First, I must confess that over the last few years I have been gravely disappointed with the white moderate. I have almost reached the regrettable conclusion that the Negro’s great stumbling block in the stride toward freedom is not the White Citizens Councillor or the Ku Klux Klanner but the white moderate who is more devoted to order than to justice; who prefers a negative peace which is the absence of tension to a positive peace which is the presence of justice; who constantly says, “I agree with you in the goal you seek, but I can’t agree with your methods of direct action”; who paternalistically feels that he can set the timetable for another man’s freedom; who lives by the myth of time; and who constantly advises the Negro to wait until a “more convenient season.” Shallow understanding from people of good will is more frustrating than absolute misunderstanding from people of ill will. Lukewarm acceptance is much more bewildering than outright rejection.

One key insight among many in King’s five-and-a-half page letter is the different ways in which the black community responded to the stubborn persistence of Jim Crow & segregation: adjusting to it, being desensitized to the problems of those black less secure economically and academically than themselves, or bitterness.   His warnings about what could happen if the nonviolent efforts for justice he supported were rejected would unfortunately become true–not just in the immediate wake of his assassination five years after this letter, but many times in the wake of police violence resulting in the death of someone in their custody (and/or acquittals as the result of the rare court trials officers faced for such violence).

King’s decades-old criticism of the contemporary Christian church in the America of his day should shame today’s Christian church:

The contemporary church is so often a weak, ineffectual voice with an uncertain sound.
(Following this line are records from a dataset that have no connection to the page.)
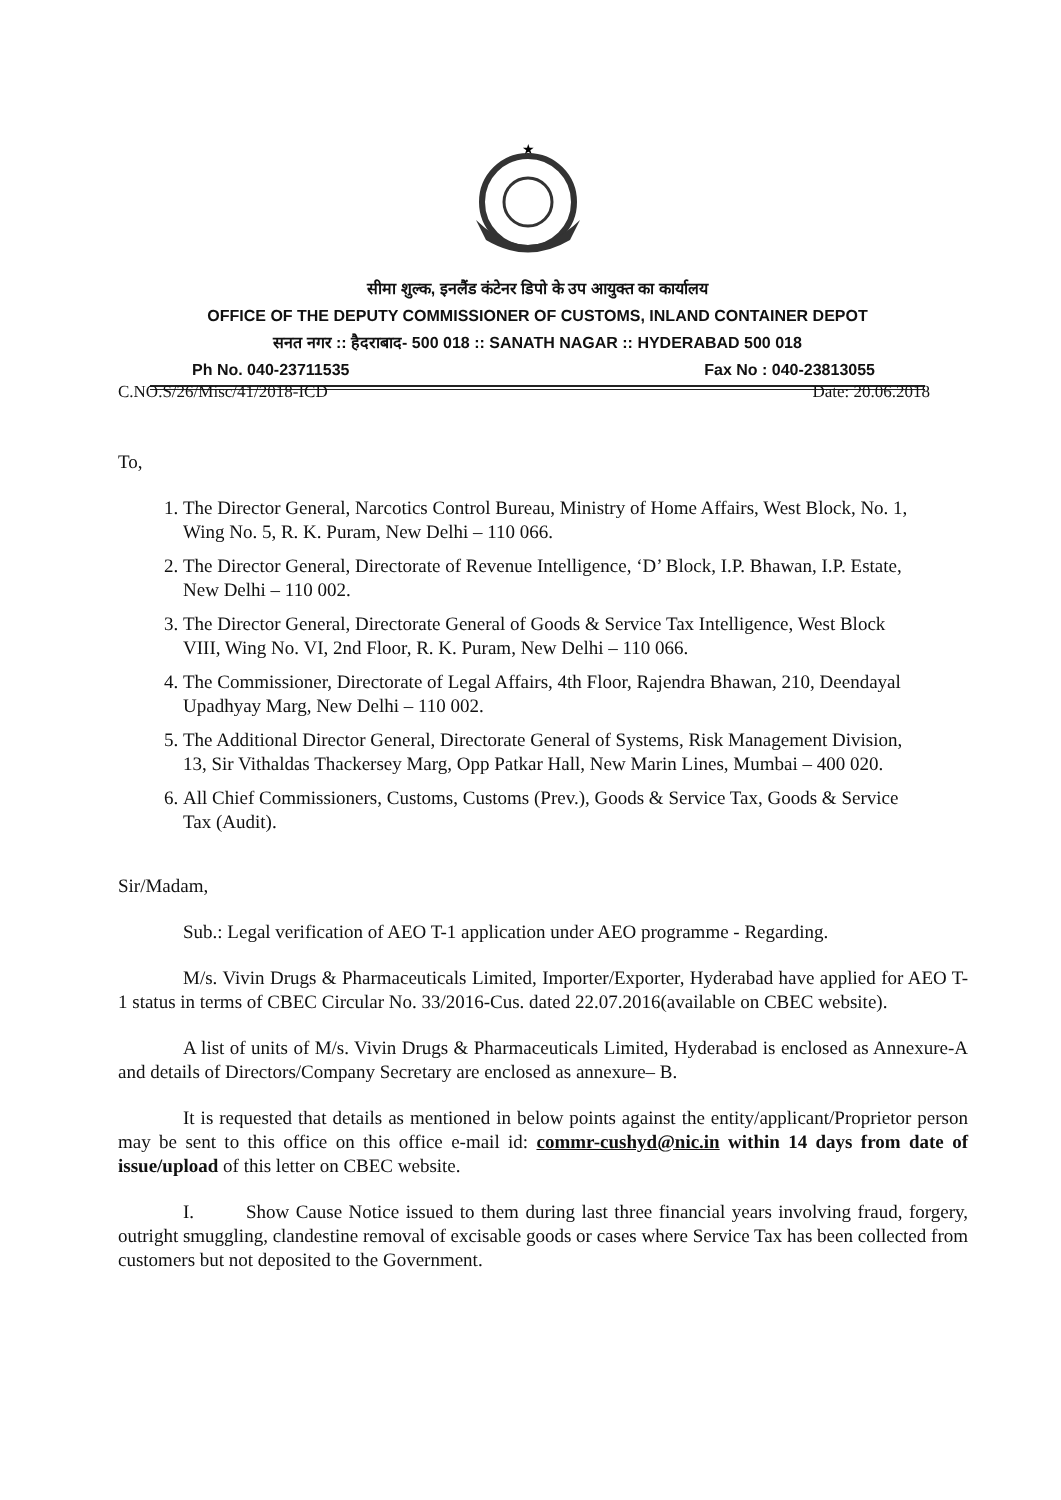★
सीमा शुल्क, इनलैंड कंटेनर डिपो के उप आयुक्त का कार्यालय
OFFICE OF THE DEPUTY COMMISSIONER OF CUSTOMS, INLAND CONTAINER DEPOT
सनत नगर :: हैदराबाद- 500 018 :: SANATH NAGAR :: HYDERABAD 500 018
Ph No. 040-23711535 Fax No : 040-23813055
C.NO.S/26/Misc/41/2018-ICD Date: 20.06.2018
To,
1. The Director General, Narcotics Control Bureau, Ministry of Home Affairs, West Block, No. 1, Wing No. 5, R. K. Puram, New Delhi – 110 066.
2. The Director General, Directorate of Revenue Intelligence, ‘D’ Block, I.P. Bhawan, I.P. Estate, New Delhi – 110 002.
3. The Director General, Directorate General of Goods & Service Tax Intelligence, West Block VIII, Wing No. VI, 2nd Floor, R. K. Puram, New Delhi – 110 066.
4. The Commissioner, Directorate of Legal Affairs, 4th Floor, Rajendra Bhawan, 210, Deendayal Upadhyay Marg, New Delhi – 110 002.
5. The Additional Director General, Directorate General of Systems, Risk Management Division, 13, Sir Vithaldas Thackersey Marg, Opp Patkar Hall, New Marin Lines, Mumbai – 400 020.
6. All Chief Commissioners, Customs, Customs (Prev.), Goods & Service Tax, Goods & Service Tax (Audit).
Sir/Madam,
Sub.: Legal verification of AEO T-1 application under AEO programme - Regarding.
M/s. Vivin Drugs & Pharmaceuticals Limited, Importer/Exporter, Hyderabad have applied for AEO T-1 status in terms of CBEC Circular No. 33/2016-Cus. dated 22.07.2016(available on CBEC website).
A list of units of M/s. Vivin Drugs & Pharmaceuticals Limited, Hyderabad is enclosed as Annexure-A and details of Directors/Company Secretary are enclosed as annexure– B.
It is requested that details as mentioned in below points against the entity/applicant/Proprietor person may be sent to this office on this office e-mail id: commr-cushyd@nic.in within 14 days from date of issue/upload of this letter on CBEC website.
I. Show Cause Notice issued to them during last three financial years involving fraud, forgery, outright smuggling, clandestine removal of excisable goods or cases where Service Tax has been collected from customers but not deposited to the Government.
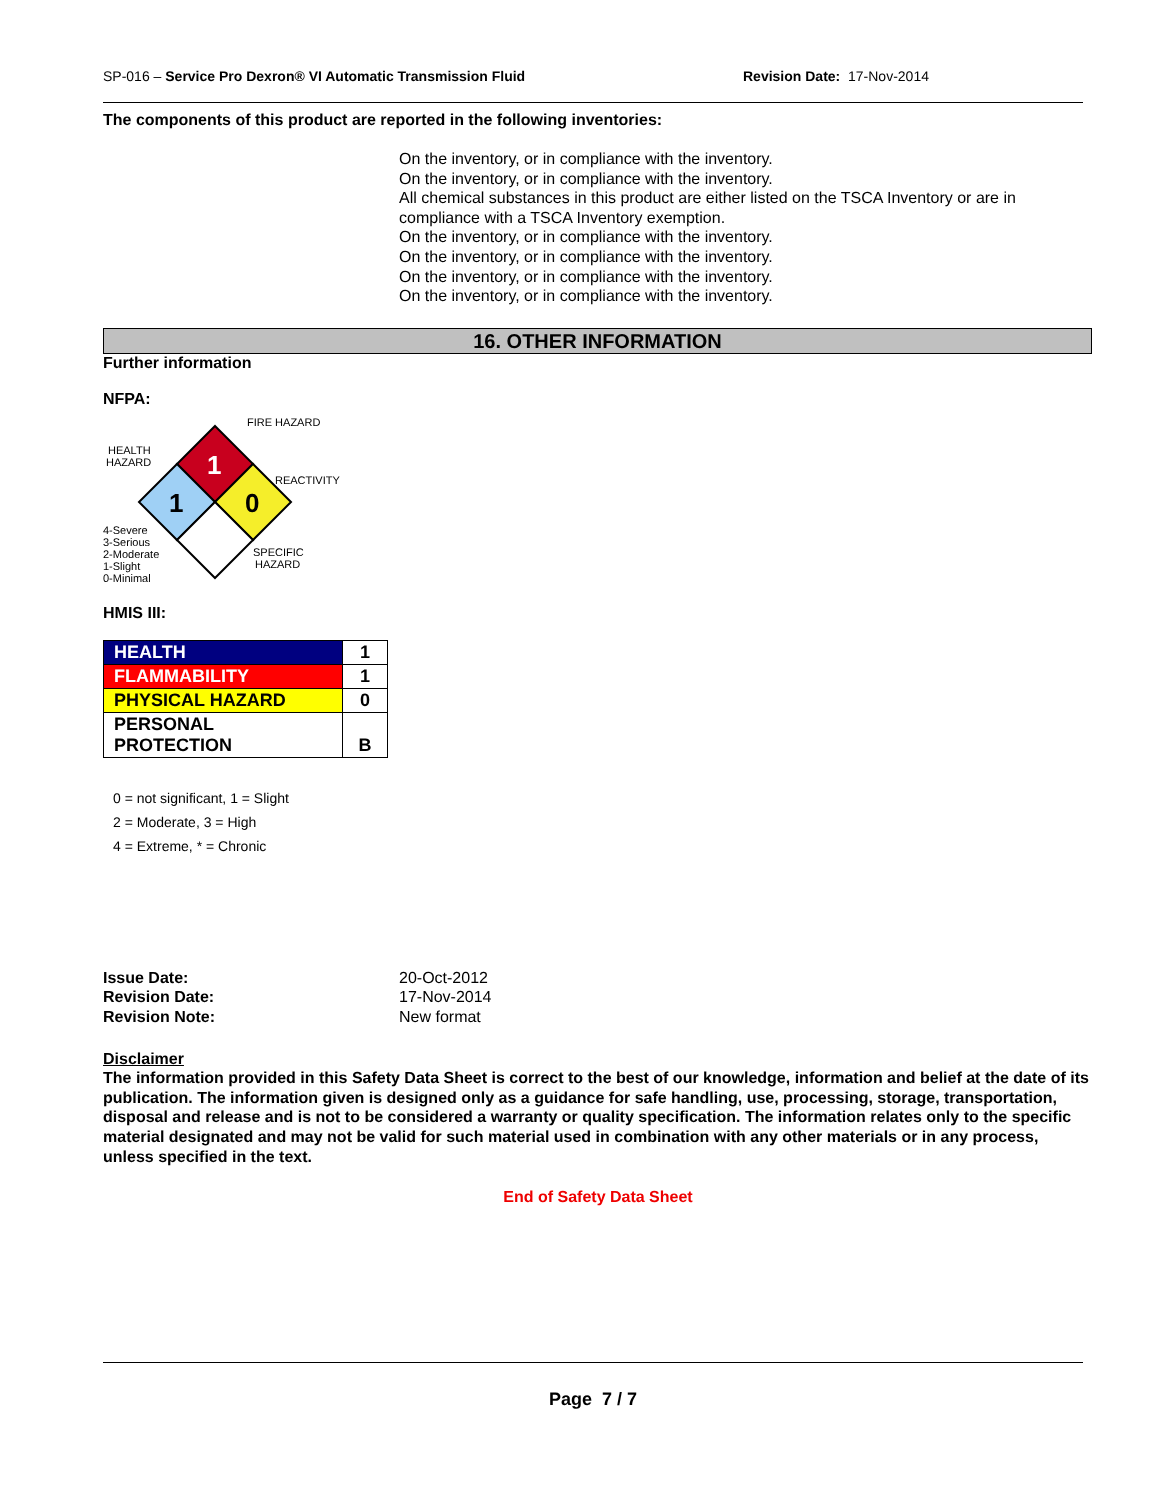SP-016 – Service Pro Dexron® VI Automatic Transmission Fluid Revision Date: 17-Nov-2014
The components of this product are reported in the following inventories:
On the inventory, or in compliance with the inventory.
On the inventory, or in compliance with the inventory.
All chemical substances in this product are either listed on the TSCA Inventory or are in compliance with a TSCA Inventory exemption.
On the inventory, or in compliance with the inventory.
On the inventory, or in compliance with the inventory.
On the inventory, or in compliance with the inventory.
On the inventory, or in compliance with the inventory.
16. OTHER INFORMATION
Further information
NFPA:
1
1
0
FIRE HAZARD
HEALTH
HAZARD
REACTIVITY
SPECIFIC
HAZARD
4-Severe
3-Serious
2-Moderate
1-Slight
0-Minimal
HMIS III:
| HEALTH | 1 |
| FLAMMABILITY | 1 |
| PHYSICAL HAZARD | 0 |
| PERSONAL PROTECTION | B |
0 = not significant, 1 = Slight
2 = Moderate, 3 = High
4 = Extreme, * = Chronic
Issue Date: 20-Oct-2012 Revision Date: 17-Nov-2014 Revision Note: New format
Disclaimer
The information provided in this Safety Data Sheet is correct to the best of our knowledge, information and belief at the date of its publication. The information given is designed only as a guidance for safe handling, use, processing, storage, transportation, disposal and release and is not to be considered a warranty or quality specification. The information relates only to the specific material designated and may not be valid for such material used in combination with any other materials or in any process, unless specified in the text.
End of Safety Data Sheet
Page 7 / 7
It is so often the arch supporter of the status quo. Far from being disturbed by the presence of the church, the power structure of the average community is consoled by the church’s often vocal sanction of things as they are.

But the judgment of God is upon the church as never before. If the church of today does not recapture the sacrificial spirit of the early church, it will lose its authentic ring, forfeit the loyalty of millions, and be dismissed as an irrelevant social club with no meaning for the twentieth century. I meet young people every day whose disappointment with the church has risen to outright disgust.

The hypocrites referencing King on this day are doing things like invoking his name in support of “All Lives Matter”, or to support their bans on Critical Race Theory (which could pretty easily prevent children in our public schools from actually learning anything about King’s letter).  Some More News has a hilarious, profane, and correct take on the annual whitewashing of King’s legacy.